Children in armed conflict are doubly victimized – first by armed groups who attack their homes and schools, and recruit or kidnap them, and then by government authorities who imprison them.

In northeast Nigeria, for example, since 2013 authorities have detained more than 3,600 children, including 1,600 girls, suspected of being involved in Boko Haram. Some of the children were only five years old. Many of these children were arrested after escaping Boko Haram attacks, and girls were arrested after forced kidnapping and forced marriage to Boko Haram fighters. The vast majority of these children have never been charged with a crime.

Children interviewed by Human Rights Watch in June 2019 described beatings in detention, sweltering heat, and an unbearable smell from hundreds of detainees sharing a single open toilet. Many spoke of frequent hunger or thirst and said inmate deaths were frequent. In Iraq, authorities of the Iraqi and Kurdistan Regional Government (KRG) detained thousands of children for alleged affiliation with the Islamic State (IS), used torture to compel confessions and sentenced hundreds of children for terrorism in hasty and unfair trials.

Children can be prosecuted for any association with IS, including work as a cook or driver, or attending a religious training course. Child detainees interviewed in late 2018 described acts of torture during interrogation with plastic pipes, electric cables and rods. Some have said they have confessed to ISIS involvement simply to stop the torture, although they have little or nothing to do with ISIS. Since 2015 in Somalia, military and intelligence forces have detained hundreds of children suspected of belonging to the armed group al-Shabaab. Authorities subjected children to coercive treatment and interrogation, denied them access to family members and a lawyer, and in some cases beat and tortured them to obtain confessions. Dozens of children have been tried in military courts for alleged membership of al-Shabaab.

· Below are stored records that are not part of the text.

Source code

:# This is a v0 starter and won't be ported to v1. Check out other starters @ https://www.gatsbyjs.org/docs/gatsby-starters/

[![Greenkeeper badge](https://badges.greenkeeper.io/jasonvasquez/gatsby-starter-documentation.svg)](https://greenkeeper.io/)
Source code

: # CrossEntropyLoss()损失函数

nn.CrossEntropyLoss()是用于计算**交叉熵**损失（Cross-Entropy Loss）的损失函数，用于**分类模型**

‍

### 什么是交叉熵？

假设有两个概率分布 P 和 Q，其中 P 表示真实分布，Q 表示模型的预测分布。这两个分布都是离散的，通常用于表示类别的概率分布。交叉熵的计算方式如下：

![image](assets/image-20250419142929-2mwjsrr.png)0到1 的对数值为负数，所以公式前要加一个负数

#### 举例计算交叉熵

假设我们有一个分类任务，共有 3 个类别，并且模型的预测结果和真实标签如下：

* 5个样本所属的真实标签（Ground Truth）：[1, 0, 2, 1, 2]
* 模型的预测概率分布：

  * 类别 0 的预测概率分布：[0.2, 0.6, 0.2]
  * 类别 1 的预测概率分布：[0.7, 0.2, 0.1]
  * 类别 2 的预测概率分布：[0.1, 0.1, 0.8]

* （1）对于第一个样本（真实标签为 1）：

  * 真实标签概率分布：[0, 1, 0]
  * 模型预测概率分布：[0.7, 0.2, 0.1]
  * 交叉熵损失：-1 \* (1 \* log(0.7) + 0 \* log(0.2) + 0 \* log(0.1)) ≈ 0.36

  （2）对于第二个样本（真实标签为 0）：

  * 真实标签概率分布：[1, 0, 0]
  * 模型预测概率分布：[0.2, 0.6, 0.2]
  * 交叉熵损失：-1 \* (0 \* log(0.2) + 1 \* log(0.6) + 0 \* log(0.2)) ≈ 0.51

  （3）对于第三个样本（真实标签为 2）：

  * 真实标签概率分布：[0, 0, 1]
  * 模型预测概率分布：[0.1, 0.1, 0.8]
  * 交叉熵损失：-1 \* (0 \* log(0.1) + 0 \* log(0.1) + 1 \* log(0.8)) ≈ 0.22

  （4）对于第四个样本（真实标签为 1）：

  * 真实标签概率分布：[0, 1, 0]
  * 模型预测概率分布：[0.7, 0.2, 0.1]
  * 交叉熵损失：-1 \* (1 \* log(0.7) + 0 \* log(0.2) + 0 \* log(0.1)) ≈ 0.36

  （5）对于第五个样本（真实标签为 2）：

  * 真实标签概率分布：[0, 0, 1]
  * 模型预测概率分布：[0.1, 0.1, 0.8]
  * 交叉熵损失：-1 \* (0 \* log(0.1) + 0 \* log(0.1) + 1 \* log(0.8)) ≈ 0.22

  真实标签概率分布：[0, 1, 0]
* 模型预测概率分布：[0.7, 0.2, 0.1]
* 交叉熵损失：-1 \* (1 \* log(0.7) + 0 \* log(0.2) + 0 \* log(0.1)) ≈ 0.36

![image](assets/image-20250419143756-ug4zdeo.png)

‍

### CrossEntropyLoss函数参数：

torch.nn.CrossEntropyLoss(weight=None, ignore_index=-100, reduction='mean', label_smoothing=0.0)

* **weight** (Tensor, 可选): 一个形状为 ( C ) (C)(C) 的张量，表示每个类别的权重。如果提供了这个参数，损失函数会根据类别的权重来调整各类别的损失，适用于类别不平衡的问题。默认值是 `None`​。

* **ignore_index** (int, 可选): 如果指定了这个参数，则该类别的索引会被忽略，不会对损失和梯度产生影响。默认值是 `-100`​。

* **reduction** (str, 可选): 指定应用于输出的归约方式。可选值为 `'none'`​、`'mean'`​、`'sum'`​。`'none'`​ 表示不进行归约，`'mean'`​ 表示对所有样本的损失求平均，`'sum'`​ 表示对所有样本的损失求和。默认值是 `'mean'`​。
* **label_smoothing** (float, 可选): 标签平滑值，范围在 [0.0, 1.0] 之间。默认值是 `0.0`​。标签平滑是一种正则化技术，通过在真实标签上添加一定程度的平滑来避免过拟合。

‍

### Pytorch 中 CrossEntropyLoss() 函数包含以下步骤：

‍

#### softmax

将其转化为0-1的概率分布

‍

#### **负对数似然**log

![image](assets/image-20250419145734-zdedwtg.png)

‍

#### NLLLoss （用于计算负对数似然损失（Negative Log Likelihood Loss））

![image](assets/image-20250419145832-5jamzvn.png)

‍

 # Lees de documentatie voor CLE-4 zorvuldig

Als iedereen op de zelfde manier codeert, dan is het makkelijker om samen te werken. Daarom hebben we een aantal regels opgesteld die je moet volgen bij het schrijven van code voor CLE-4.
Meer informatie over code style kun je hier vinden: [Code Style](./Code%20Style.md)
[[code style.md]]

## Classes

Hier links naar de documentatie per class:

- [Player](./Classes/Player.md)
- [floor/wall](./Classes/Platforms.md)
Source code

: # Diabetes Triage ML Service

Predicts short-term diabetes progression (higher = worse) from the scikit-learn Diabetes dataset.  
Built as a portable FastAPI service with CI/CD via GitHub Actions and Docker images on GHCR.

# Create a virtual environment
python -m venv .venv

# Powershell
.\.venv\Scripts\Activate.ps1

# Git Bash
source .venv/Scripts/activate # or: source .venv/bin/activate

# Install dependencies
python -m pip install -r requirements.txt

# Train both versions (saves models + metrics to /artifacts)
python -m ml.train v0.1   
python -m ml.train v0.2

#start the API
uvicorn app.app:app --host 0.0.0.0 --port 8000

In one case, a 15-year-old boy was kidnapped by al-Shabaab and forced to fight, then captured and sentenced to 10 years in prison for belonging to al-Shabaab. In the occupied West Bank, Israeli security forces routinely use unnecessary force to arrest or detain Palestinian children as young as nine, often in the middle of the night, and threaten and physically abuse them in detention. Out of 101 testimonies collected by Military Court Watch in 2018, 69% of children who had been detained reported various forms of physical abuse by Israeli forces during arrests, transfers or questioning, including beatings with batons and guns, kicked in the genitals and shot dead with rubber bullets. Israeli authorities have frequently interviewed Palestinian children in the West Bank without their parents or lawyers present, and tried them in military courts which have a conviction rate of nearly 100%.

In a 2013 report, UNICEF stated that “the mistreatment of [Palestinian] children who come into contact with the military detention system appear to be widespread, systematic and institutionalized throughout the process. According to the UN, at least 15 countries detain children in armed conflict, including Afghanistan, Cameroon, Democratic Republic of Congo, Iraq, Israel, Lebanon, Libya, Mali, Myanmar , Niger, Nigeria, the Philippines, Somalia, Sudan and Syria. The consequences of military detention for children can be profound, creating long-term stigma, physical and mental health problems, family separation and displacement, and severely limiting children’s ability to reintegrate into society and to reintegrate into society. support themselves.
Some children risk revenge attacks if they return home after release from detention. The UN secretary-general has warned that child detention can exacerbate community grievances and has repeatedly urged states to prioritize alternatives to detention.